◆ **TASK BRIEF**:
Exact transcript, pictures excluded: write out every record below.
■ ■ ■ ■
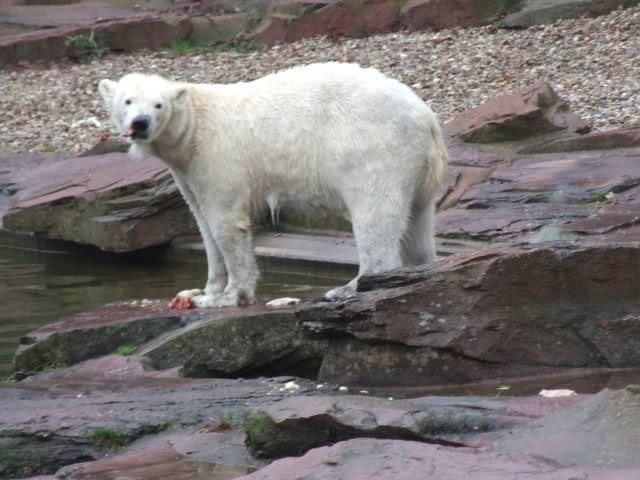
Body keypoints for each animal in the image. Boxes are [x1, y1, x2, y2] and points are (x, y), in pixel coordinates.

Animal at [98, 62, 449, 308]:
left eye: (158, 105)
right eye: (127, 101)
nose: (139, 123)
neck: (194, 127)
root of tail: (427, 116)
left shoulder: (217, 157)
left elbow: (226, 223)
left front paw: (229, 296)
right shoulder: (186, 171)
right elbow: (202, 223)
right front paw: (203, 290)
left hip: (373, 147)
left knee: (375, 213)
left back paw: (349, 288)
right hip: (418, 166)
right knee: (417, 222)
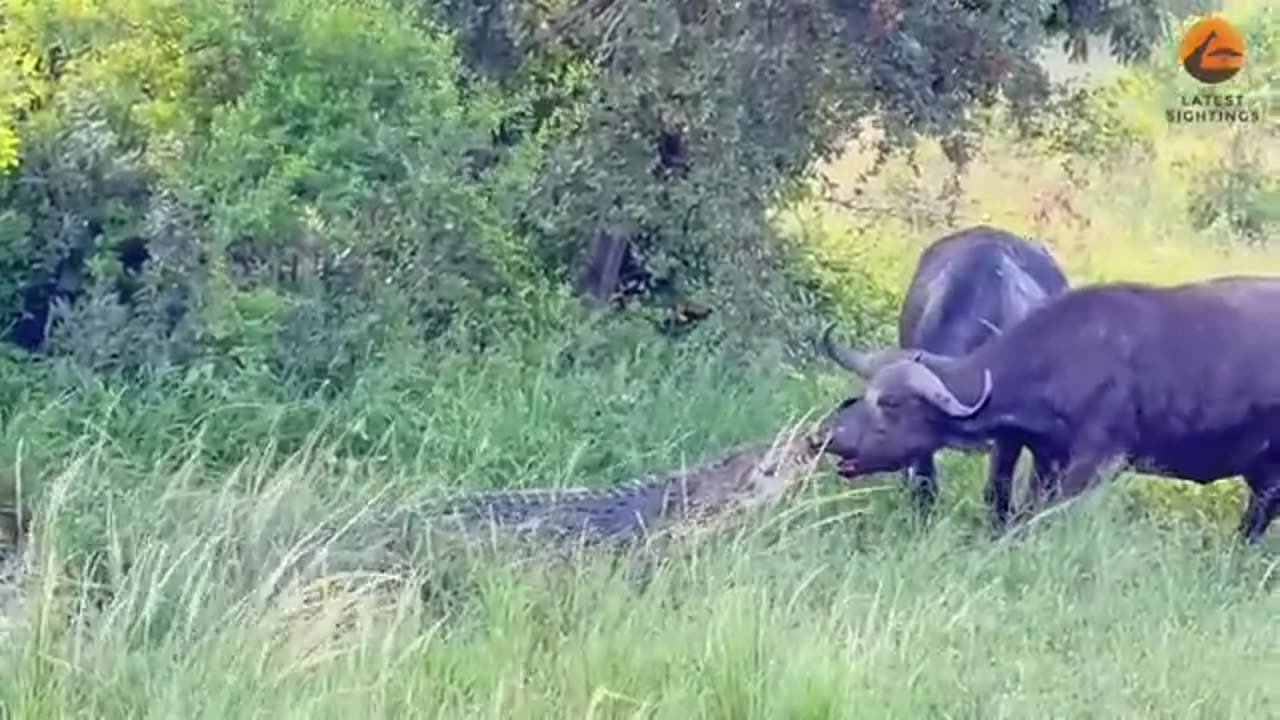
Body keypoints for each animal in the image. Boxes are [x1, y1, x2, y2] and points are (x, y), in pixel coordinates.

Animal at [814, 274, 1280, 538]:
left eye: (891, 403)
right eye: (861, 393)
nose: (826, 437)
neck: (1062, 357)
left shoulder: (1095, 461)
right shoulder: (1044, 458)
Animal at [819, 224, 1070, 520]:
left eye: (892, 403)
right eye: (867, 396)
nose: (831, 438)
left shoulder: (1011, 435)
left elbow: (997, 487)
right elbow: (924, 482)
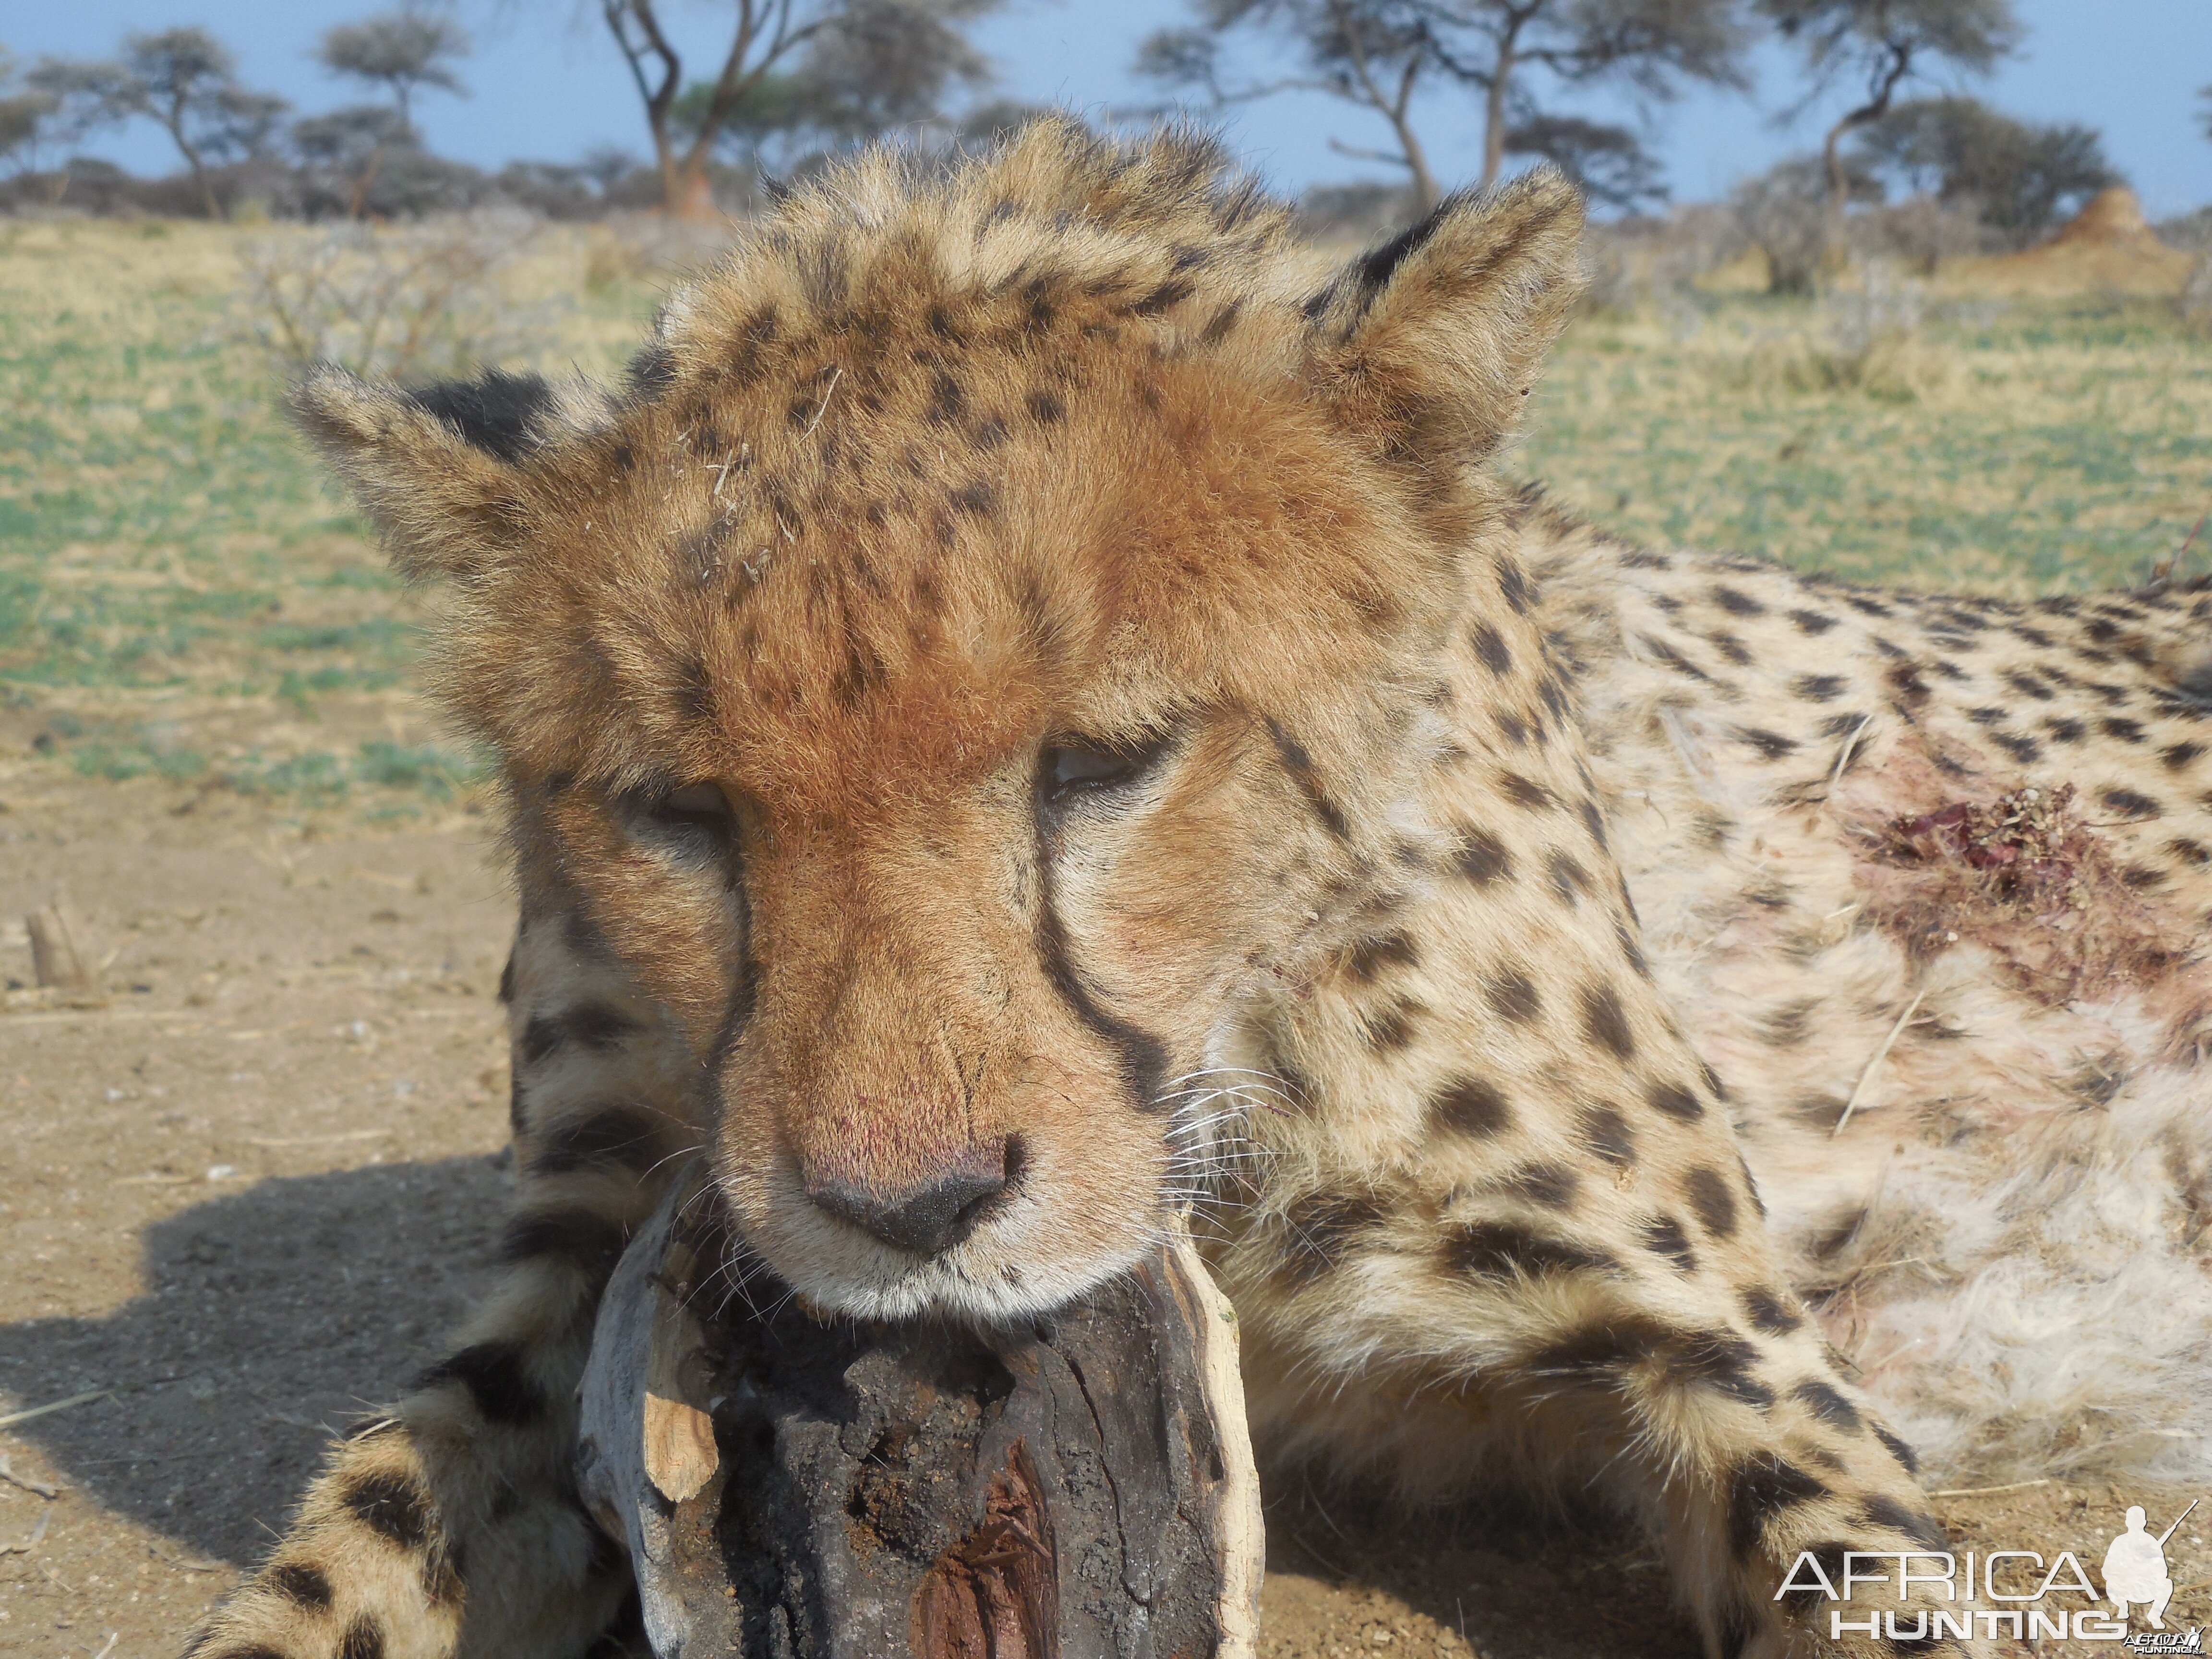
■ ■ ■ ■
◆ **TASK ANSWER**:
Body keypoints for each animal in the image. Boxes are [x1, y1, x2, y2] and points are (x, y), in pixel coordinates.

Animal at [98, 62, 449, 308]:
left eye: (158, 105)
right eye: (127, 101)
nose: (139, 123)
neck: (194, 127)
root of tail: (427, 116)
left shoulder: (217, 157)
left elbow: (226, 223)
left front paw: (229, 296)
right shoulder: (186, 171)
right elbow: (202, 223)
right front paw: (203, 290)
left hip: (373, 147)
left knee: (375, 213)
left back paw: (349, 288)
right hip: (418, 166)
right knee: (417, 222)
Body keypoints for each animal in the image. Boxes are [x1, y1, x2, y2] and points are (x, y), in pixel coordinates.

Animal at [814, 274, 1280, 538]:
left eye: (891, 403)
right eye: (861, 393)
nose: (826, 437)
neck: (1062, 357)
left shoulder: (1095, 461)
right shoulder: (1044, 458)
Animal at [819, 224, 1070, 520]:
left eye: (892, 403)
right eye: (867, 396)
nose: (831, 438)
left shoulder: (1011, 435)
left elbow: (997, 487)
right elbow: (924, 482)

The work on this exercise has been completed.